We discovered the other day that our fireplace does actually give off warmth! See, it's a gas fireplace, with fake logs. Previously, we had fake logs at our duplex in Folsom, and when we turned it on, it gave off some heat if you actually got INTO it. So I just figured the one we have now was the same. Not so! After living here 2 and a half years, we turned it on the other day, and there was actual heat coming into the house! I was so excited! Then, five minutes later, our smoke alarms went off, and I had to turn it off. Normally, I would have just disabled the alarms, but we have an alarm in almost every room. Wait, let me think. . . I think we have 7 in the house--none in the bathrooms. And the thing is that they're all linked together somehow, so they ALL go off at the same time, and you have to disable ALL of them. One of them is in our entry, about 20 feet off the ground. Unless I shoot it (with accuracy) I won't be able to disable it. So what did I do? Opened the front door and prepared to pack Zoe and Moe into the car and go to a motel. I'm not kidding. I was so ready to just avoid the whole thing that I was willing to let it scream all day until Zach go home to deal with it. Then it turned off.

Not much else is going on in our world, right now. I'll try again next week to get to school. Did I mention I get to dissect a cat? I have already decided I'll be naming my kitty cadaver Fuzzy, because I suspect he won't be. Fuzzy. Got an A in my last class, by the way. I'm awesome.

Wednesday, January 10, 2007

What does this say about me?

Judging from the comment posted in response to yesterday's post, my husband wishes to remain anonymous.

Hmph.

Tuesday, January 09, 2007

Perhaps I'm dumbing it down a bit too much

We went to storytime at The Book People this morning. They have a special area there that they've built with carpeted bleacher-style seating. Since there's a tunnel beneath the seats, if you stomp on them or kick them, you can produce a pretty loud sound.

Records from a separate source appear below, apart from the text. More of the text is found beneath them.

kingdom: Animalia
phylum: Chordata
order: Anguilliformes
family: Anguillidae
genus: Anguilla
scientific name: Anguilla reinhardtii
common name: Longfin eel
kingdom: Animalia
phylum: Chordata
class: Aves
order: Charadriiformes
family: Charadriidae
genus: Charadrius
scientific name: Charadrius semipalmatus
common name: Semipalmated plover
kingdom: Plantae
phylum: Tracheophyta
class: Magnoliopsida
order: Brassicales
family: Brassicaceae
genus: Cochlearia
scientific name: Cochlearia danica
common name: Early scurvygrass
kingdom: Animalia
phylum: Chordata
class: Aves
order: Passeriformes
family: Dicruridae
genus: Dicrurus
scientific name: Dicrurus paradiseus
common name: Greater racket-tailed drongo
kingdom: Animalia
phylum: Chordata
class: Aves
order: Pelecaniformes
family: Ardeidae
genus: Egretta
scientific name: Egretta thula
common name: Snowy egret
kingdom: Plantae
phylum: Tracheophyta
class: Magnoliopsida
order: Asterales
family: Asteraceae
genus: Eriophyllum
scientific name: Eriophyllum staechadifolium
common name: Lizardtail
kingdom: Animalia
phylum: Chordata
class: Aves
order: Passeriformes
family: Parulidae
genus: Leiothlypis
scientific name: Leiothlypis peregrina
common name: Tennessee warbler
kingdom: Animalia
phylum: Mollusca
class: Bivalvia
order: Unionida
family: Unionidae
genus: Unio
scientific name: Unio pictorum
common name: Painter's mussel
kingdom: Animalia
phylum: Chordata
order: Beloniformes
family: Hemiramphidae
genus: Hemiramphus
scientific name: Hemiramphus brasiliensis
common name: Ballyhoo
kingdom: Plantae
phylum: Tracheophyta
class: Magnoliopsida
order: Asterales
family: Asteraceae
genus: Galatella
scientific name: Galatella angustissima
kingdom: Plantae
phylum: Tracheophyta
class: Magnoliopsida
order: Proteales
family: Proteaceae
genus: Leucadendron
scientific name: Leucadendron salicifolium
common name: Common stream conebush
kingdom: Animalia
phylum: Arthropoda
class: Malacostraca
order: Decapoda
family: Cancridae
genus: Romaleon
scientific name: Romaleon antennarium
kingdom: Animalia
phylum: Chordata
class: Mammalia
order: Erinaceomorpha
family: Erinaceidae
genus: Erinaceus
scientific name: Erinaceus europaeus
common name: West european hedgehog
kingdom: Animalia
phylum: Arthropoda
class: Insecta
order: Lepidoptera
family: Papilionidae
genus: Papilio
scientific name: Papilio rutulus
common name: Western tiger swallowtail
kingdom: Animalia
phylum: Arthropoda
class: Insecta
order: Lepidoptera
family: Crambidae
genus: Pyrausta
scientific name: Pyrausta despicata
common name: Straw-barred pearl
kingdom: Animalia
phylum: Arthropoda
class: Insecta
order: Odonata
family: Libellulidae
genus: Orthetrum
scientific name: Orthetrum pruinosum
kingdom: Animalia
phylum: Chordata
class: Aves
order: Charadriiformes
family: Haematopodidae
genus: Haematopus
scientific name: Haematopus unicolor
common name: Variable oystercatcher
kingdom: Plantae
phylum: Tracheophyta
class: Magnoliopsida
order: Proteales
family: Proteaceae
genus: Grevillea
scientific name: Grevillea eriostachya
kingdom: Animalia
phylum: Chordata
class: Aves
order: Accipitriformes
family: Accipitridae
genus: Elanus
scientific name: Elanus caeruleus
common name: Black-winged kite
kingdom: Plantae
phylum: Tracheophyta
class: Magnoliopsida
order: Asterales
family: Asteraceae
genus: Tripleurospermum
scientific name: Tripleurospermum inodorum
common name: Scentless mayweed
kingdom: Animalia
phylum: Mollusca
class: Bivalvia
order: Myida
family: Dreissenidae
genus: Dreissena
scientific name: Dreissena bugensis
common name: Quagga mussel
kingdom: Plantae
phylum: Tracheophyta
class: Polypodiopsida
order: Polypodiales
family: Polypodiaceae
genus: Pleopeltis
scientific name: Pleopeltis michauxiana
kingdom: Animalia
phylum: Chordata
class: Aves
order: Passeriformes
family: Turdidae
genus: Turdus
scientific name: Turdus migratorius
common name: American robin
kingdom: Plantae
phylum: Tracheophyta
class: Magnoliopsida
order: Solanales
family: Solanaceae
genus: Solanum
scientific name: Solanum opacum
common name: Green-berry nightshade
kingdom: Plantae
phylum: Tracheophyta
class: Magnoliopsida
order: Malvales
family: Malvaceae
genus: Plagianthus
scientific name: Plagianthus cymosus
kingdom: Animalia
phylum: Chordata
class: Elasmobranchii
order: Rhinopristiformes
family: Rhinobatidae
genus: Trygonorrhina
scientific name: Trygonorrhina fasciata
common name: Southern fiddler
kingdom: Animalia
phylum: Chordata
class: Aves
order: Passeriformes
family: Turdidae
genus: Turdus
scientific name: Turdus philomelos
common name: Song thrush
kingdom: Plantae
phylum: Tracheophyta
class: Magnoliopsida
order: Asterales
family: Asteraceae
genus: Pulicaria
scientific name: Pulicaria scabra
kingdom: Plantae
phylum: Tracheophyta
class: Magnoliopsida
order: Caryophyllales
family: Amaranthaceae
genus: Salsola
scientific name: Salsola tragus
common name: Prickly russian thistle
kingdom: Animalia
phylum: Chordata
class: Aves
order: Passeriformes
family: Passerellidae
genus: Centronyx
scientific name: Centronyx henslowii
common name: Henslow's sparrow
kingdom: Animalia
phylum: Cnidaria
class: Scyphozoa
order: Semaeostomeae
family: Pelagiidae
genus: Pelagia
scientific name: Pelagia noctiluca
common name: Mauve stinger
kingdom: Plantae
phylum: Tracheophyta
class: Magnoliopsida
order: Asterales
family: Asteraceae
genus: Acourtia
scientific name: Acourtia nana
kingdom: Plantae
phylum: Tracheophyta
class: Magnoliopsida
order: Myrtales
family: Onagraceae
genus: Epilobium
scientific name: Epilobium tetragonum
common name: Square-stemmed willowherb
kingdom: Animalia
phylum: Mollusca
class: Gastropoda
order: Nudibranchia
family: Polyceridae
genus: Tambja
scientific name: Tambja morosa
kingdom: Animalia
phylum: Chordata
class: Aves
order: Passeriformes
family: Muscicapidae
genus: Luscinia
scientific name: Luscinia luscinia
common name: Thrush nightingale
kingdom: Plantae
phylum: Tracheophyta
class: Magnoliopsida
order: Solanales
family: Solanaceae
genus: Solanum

Which, of course, Zoe was doing.

So I said, "Shhh! Don't do that!"
She said, "Why?"
I said, "Because it makes a very loud sound. We want to be quiet, so we make a NOT very loud sound."
She whispers, "Pianissimo!"

Well, yes. Perhaps next time, you can clarify what I'm saying much more succinctly if you use Hebrew.



Hence the address of my blog. We are so very screwed.

(Thanks to the Little Einsteins, by the way. They occasionally make me wish I was blind and deaf, but now Zoe knows all her musical terminology.)